Exercise: Check every line of the data below for "down". Copy each one that has it.

Records to process:
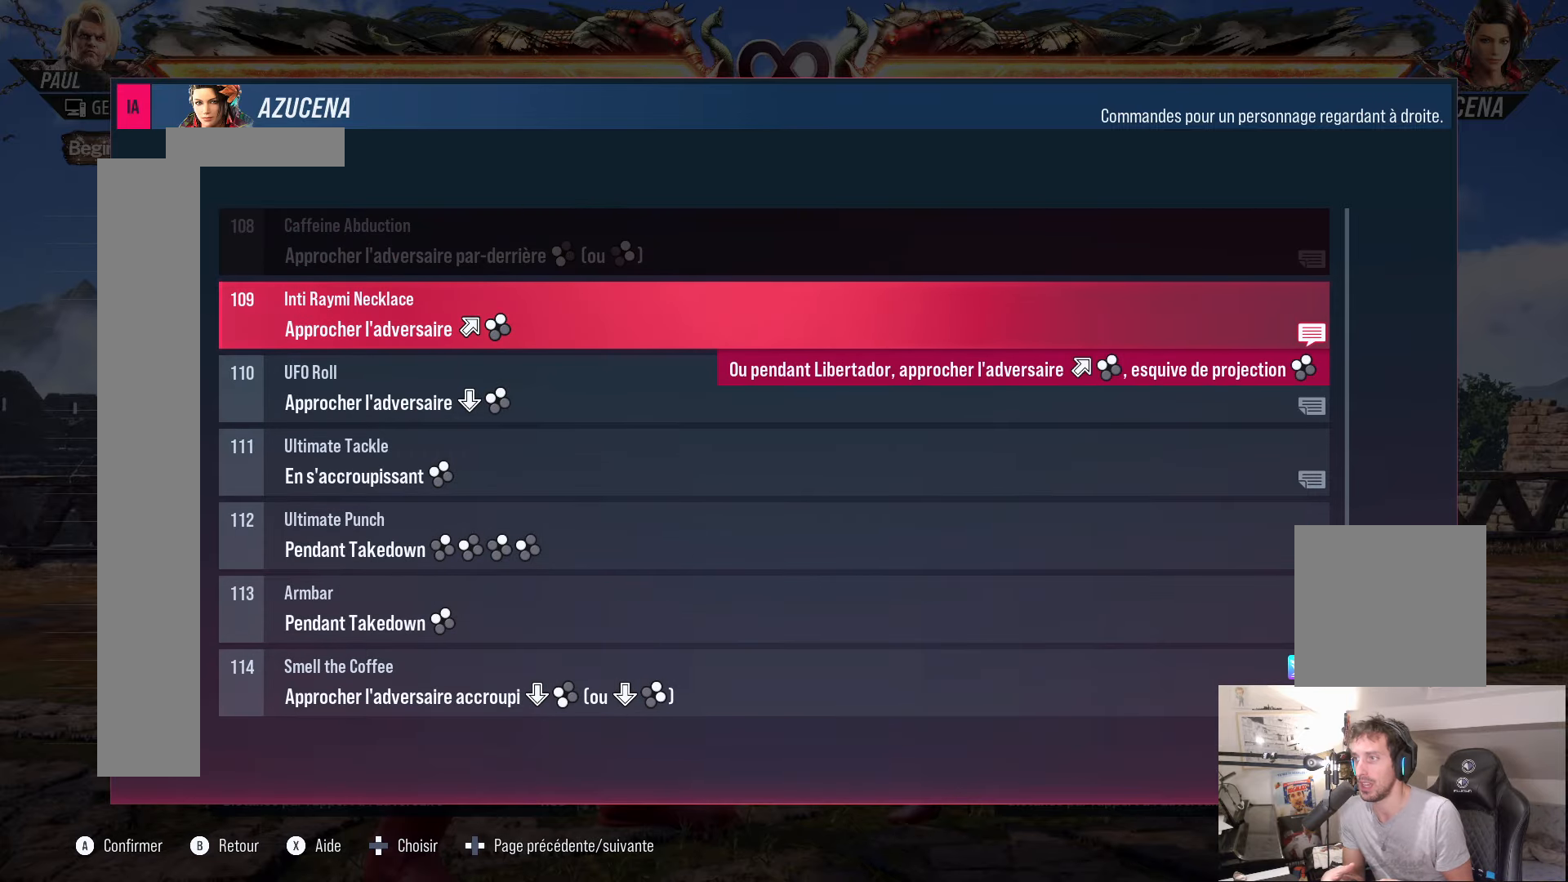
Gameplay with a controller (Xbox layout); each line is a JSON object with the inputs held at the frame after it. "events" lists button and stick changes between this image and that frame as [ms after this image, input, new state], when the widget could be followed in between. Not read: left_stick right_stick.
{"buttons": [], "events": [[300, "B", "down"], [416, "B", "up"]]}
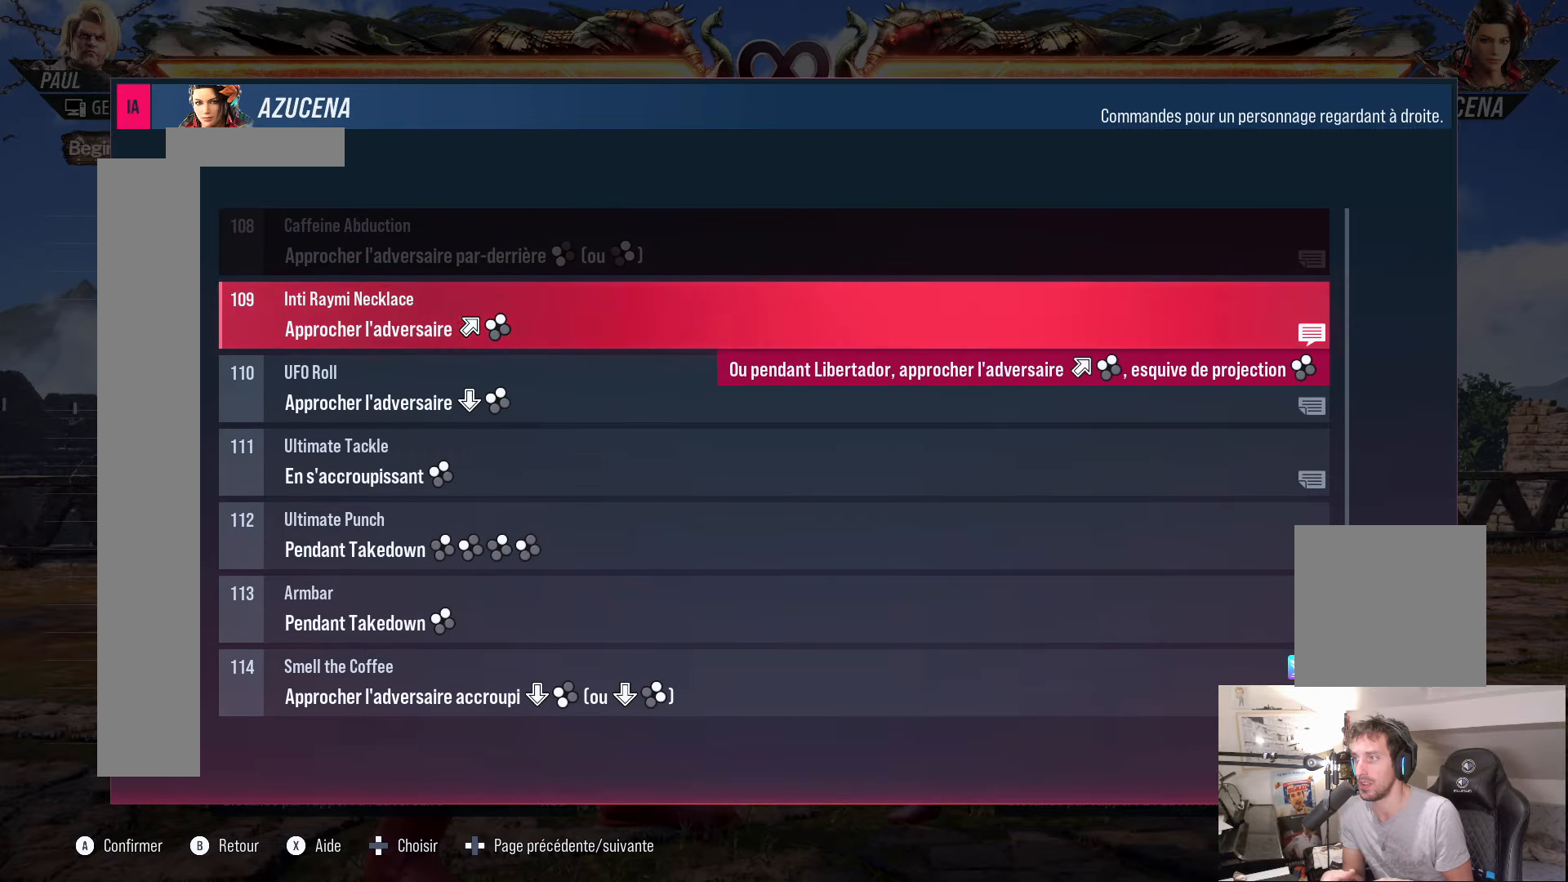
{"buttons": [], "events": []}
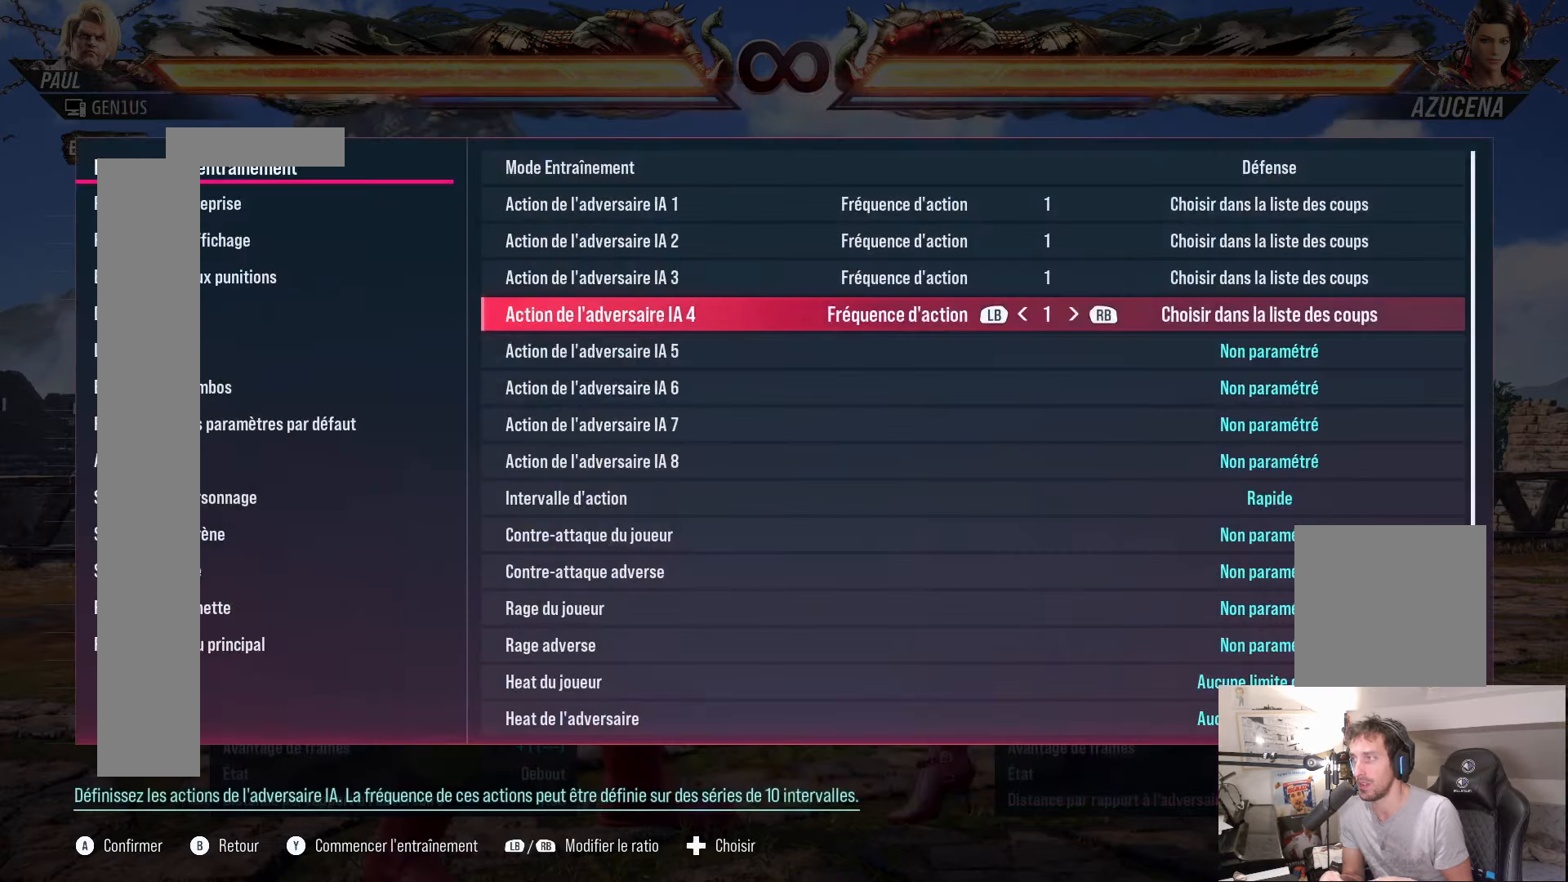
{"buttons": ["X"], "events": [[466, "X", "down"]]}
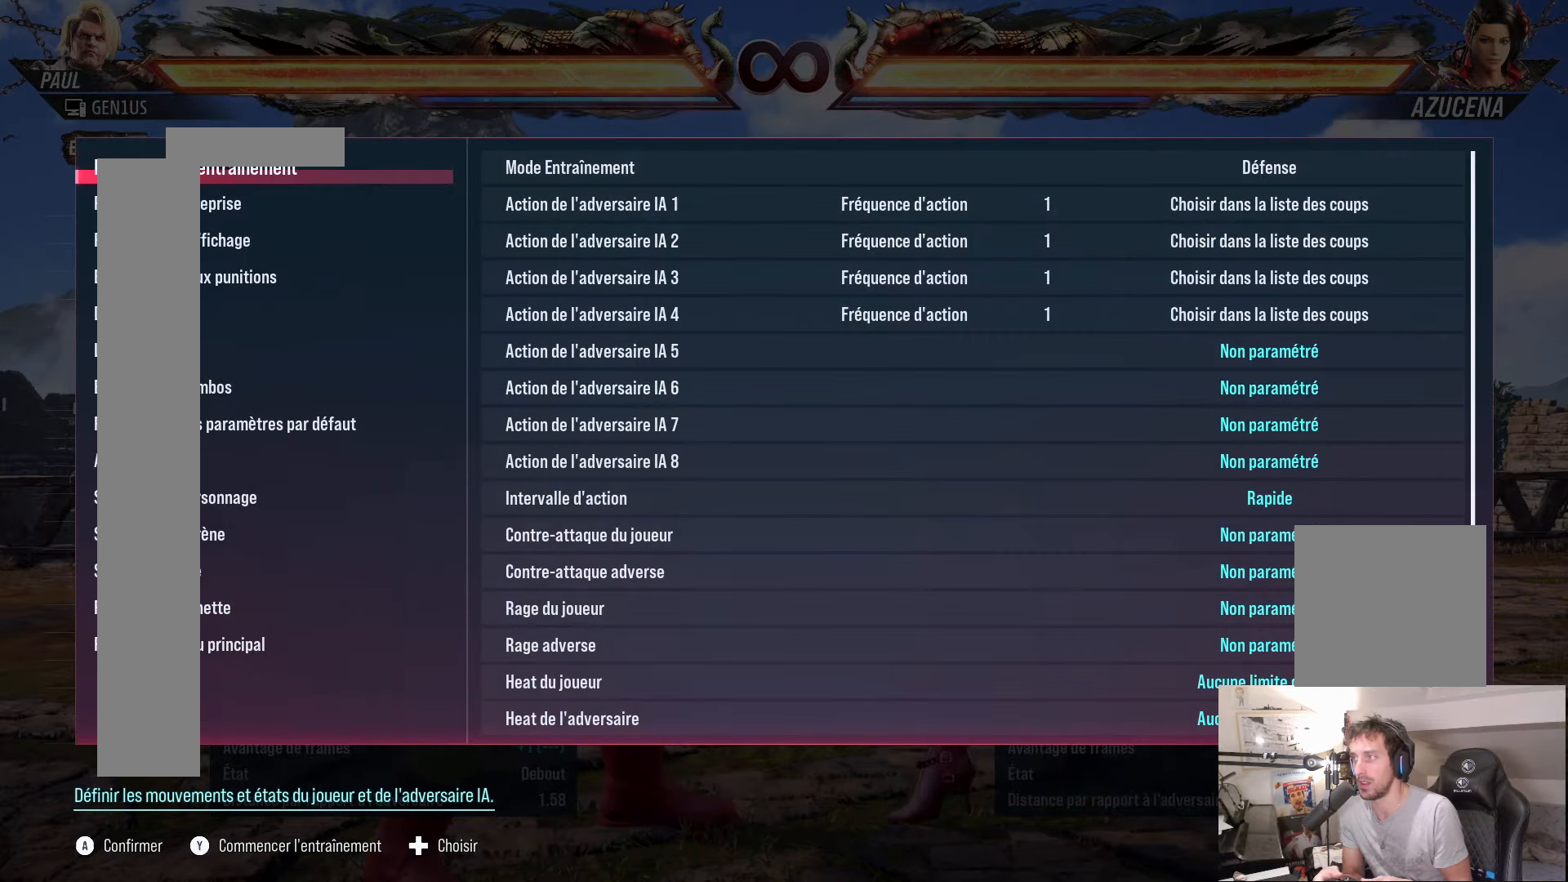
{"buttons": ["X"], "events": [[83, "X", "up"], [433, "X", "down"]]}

Solution to the exercise:
{"buttons": [], "events": [[300, "B", "down"], [416, "B", "up"]]}
{"buttons": ["X"], "events": [[466, "X", "down"]]}
{"buttons": ["X"], "events": [[83, "X", "up"], [433, "X", "down"]]}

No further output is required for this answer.